Stop crying about the iPad naming conventions

The 3rd generation iPad does not have a new name, but neither does the new MacBook Pro, the Apple TV, or the iMac – go home and cry about it. So called "experts" have been weighing in so heavily over the past 24 hours over the "mistake" made by those responsible for naming the newest iPad that you'd think they were stock owners in the company, all of this saying only one thing to your humble narrator: they're mad that they can't pigeonhole the product as easily as they could before. What I'm contending here is that not only does it make perfect sense that Apple cut out the numbering system from the newest model iPad in this generation, they should have done it right from the start.

The contention is this: without a new name, this device is not a new product. Apple, on the other hand, is laughing this off with what Apple's senior vice president of world-wide marketing Phil Schiller said was WSJ: "because we don't want to be predictable." Apple is absolutely predictable in its ability to keep the crowds loyal to their brand, and that's just what they're doing with the new iPad.
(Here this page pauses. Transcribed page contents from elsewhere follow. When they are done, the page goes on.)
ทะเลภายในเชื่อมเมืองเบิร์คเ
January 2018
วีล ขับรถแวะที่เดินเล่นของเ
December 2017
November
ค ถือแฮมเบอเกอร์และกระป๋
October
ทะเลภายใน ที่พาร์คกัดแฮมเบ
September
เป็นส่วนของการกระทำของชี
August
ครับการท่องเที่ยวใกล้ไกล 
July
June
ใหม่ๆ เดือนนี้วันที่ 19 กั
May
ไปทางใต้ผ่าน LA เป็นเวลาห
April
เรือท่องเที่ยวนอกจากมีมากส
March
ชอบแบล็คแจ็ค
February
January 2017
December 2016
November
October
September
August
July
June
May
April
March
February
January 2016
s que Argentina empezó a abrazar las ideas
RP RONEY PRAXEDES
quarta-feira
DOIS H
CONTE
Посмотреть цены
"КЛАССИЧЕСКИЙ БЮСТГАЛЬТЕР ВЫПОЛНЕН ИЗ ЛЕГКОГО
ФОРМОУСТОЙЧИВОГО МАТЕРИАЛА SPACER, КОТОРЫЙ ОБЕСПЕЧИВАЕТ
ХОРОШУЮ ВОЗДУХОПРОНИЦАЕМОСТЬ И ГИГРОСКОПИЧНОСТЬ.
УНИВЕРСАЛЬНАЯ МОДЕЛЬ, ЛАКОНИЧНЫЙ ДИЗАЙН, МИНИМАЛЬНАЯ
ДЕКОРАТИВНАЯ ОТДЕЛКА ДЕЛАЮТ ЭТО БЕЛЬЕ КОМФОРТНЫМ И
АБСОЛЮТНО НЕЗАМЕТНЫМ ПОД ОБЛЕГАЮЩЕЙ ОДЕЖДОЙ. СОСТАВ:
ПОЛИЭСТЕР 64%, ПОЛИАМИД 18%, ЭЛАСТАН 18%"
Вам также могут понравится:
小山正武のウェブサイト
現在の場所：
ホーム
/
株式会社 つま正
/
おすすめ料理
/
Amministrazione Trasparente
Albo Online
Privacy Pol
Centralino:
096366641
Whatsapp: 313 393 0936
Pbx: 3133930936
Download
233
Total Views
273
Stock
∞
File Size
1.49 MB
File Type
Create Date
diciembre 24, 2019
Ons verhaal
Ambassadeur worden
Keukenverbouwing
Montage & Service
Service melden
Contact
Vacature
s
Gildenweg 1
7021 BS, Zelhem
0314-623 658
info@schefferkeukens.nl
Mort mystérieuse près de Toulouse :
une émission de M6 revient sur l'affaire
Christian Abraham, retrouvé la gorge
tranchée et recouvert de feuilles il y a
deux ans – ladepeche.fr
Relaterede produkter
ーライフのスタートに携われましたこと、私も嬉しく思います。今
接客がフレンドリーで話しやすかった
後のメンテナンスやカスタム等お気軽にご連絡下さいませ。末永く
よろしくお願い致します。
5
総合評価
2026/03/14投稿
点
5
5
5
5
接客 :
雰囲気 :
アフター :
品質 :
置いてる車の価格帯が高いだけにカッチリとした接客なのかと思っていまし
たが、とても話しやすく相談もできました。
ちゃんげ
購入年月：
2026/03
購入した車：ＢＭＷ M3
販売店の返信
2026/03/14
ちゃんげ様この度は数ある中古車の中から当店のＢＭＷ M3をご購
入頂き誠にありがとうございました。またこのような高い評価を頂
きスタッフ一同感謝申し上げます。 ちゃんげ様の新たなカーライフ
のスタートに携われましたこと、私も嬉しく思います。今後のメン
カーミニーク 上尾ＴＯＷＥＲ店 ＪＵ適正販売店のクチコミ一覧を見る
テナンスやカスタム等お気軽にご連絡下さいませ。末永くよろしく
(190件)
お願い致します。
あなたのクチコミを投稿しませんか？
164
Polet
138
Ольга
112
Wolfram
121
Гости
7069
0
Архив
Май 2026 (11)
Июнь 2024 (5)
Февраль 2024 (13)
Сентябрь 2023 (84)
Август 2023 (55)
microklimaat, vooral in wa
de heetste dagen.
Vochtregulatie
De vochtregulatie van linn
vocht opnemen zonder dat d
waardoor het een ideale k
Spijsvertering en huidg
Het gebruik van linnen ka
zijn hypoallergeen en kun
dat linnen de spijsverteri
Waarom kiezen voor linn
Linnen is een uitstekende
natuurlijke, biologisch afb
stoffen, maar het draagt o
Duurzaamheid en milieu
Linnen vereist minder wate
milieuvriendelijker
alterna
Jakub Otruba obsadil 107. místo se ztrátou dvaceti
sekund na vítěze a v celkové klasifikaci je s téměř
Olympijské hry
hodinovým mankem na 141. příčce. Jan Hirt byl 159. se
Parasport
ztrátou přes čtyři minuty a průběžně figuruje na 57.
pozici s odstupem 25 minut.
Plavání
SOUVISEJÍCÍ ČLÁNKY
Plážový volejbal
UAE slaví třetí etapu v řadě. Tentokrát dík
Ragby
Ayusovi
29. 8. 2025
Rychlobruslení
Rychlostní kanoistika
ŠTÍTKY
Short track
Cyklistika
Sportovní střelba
Each time an upgrade to an application is released, it gets a number simply to allow users to see which version they've got running on their devices. When a new iPad comes out, people do not need to know which version of the iPad they are currently on. It does not matter one bit. You have the device in your hands and will choose to purchase the new model if you want to upgrade or you will go to the store and purchase whichever model iPad Apple currently has on hand.

This is not unlike what every other company does in this mobile revolution we're having. If you go to Verizon today and try to purchase an LG smartphone running Android, the two models they're currently selling will either be on hand, or the one newest model will be out for display. There's no reason to have the name in place when you're right there in the store – the device is right in front of you.

Apple is embracing the next generation of brand power. Here in my place of residence there are two relatively giant cities right next to one another: the Twin Cities – aka Minneapolis and Saint Paul. These cities currently have a collection of iPad 2 billboards up – they were up for the week before this new iPad announcement, and I guarantee you they'll be up for at least another week afterwards. The important thing here isn't that the billboards have a 2 in them, the important thing is that there's an iPad – you see the iPad, you know it's an iPad, and you want it.

That's the key right there: you see the iPad, you know it's the iPad, you want and buy it. Apple has the entire world understanding that they have a product called the iPad, one so omnipotent that it does not need to differentiate between generations. This is no different from their laptop lines, their smart TV device, and their towers – expect the same thing for the next iPhone as well. There is only one.